Personal information
- Full name: Charles Walter Albyn Napier
- Born: 28 October 1817 East Pennard, Somerset, England
- Died: 23 December 1908 (aged 91) Chichester, Sussex, England
- Batting: Unknown
- Bowling: Unknown-arm fast
- Relations: Milo Talbot (nephew)

Domestic team information
- 1838: Marylebone Cricket Club
- 1838–1839: Oxford University

Career statistics
| Competition | First-class |
| Matches | 8 |
| Runs scored | 120 |
| Batting average | 8.57 |
| 100s/50s | –/– |
| Top score | 21 |
| Catches/stumpings | 2/– |
- Source: Cricinfo, 14 July 2019

= Charles Napier (cricketer) =

English cricketer and clergyman

Charles Walter Albyn Napier (28 October 1817 - 23 December 1908) was an English first-class cricketer and clergyman.

The son of Gerard Martin Berkely Napier and his wife, Mary Paul Napier, he was born at East Pennard, Somerset.
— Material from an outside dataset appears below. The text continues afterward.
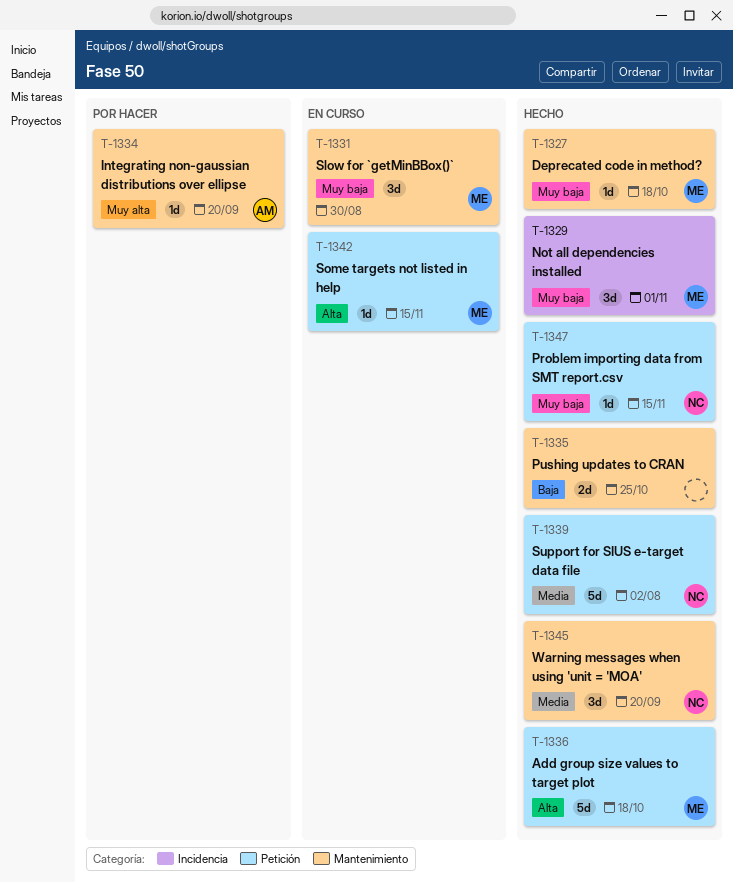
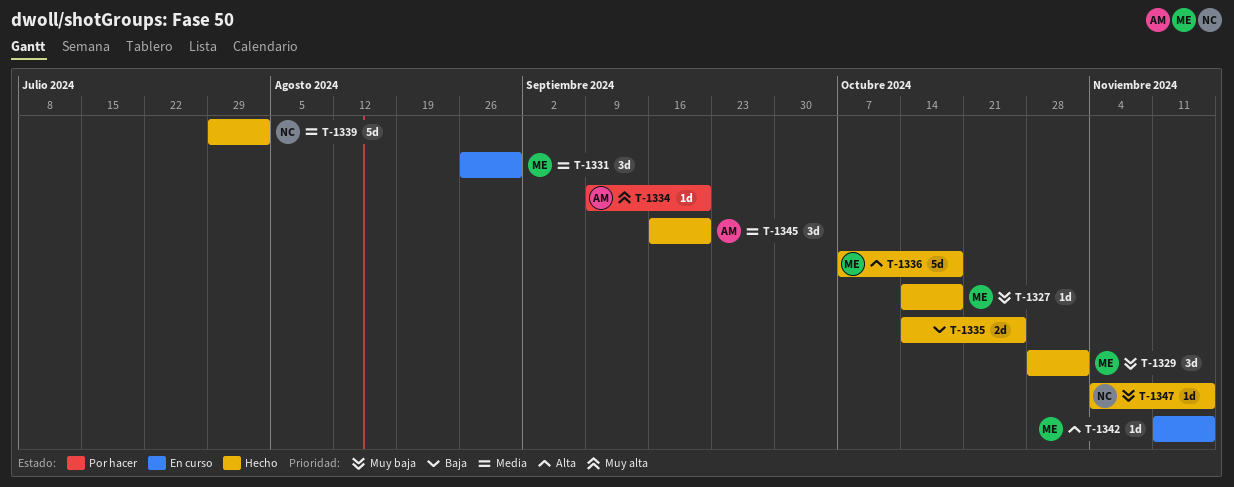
T-1331, priority: Muy baja -> Media
T-1345, owner: NC -> AM

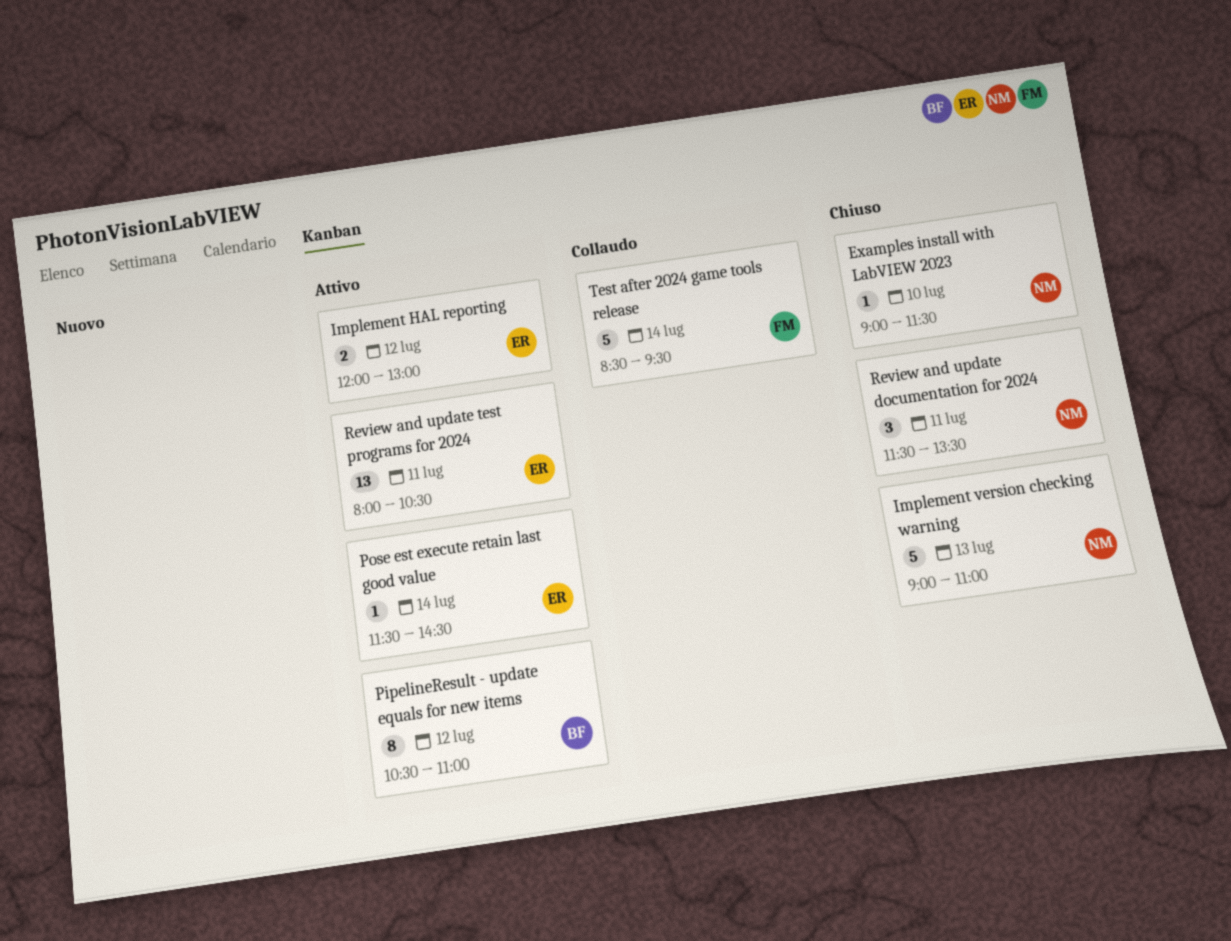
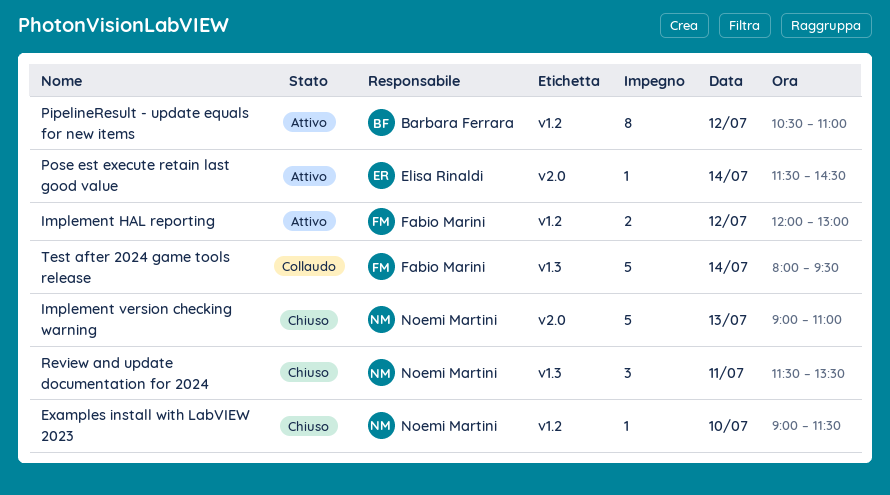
Implement HAL reporting, owner: Elisa Rinaldi -> Fabio Marini
Review and update test programs for 2024: present -> none
Test after 2024 game tools release, begins: 08:30 -> 08:00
He was educated at Harrow School, before going up to Christ Church, Oxford. While studying at Oxford, he made his debut in first-class cricket for the Marylebone Cricket Club (MCC) against Oxford University at Oxford in 1838, following this up by featuring in the return fixture at Lord's. In the same year he made his debut for Oxford University against Cambridge University, before featuring in three further matches for Oxford in 1839 and obtaining his blue. He also featured for a combined Oxford and Cambridge Universities cricket team against the MCC in 1839. His final first-class appearance came in 1841 for the Fast Bowlers in the Fast v Slow match of 1841 at Lord's.

After graduating from Oxford, he became an Anglican clergyman. He was the vicar of St Peter's Church at Evercreech in 1843, before becoming the rector at Wiston, Sussex. He was later the prebendary of Chichester Cathedral. He died at Chichester in December 1908. His wife, Marianne Flora Etruria Talbot, the daughter of James Talbot, 3rd Baron Talbot of Malahide, predeceased him by 30 years. The couple had two sons. His nephew, Milo Talbot, also played first-class cricket.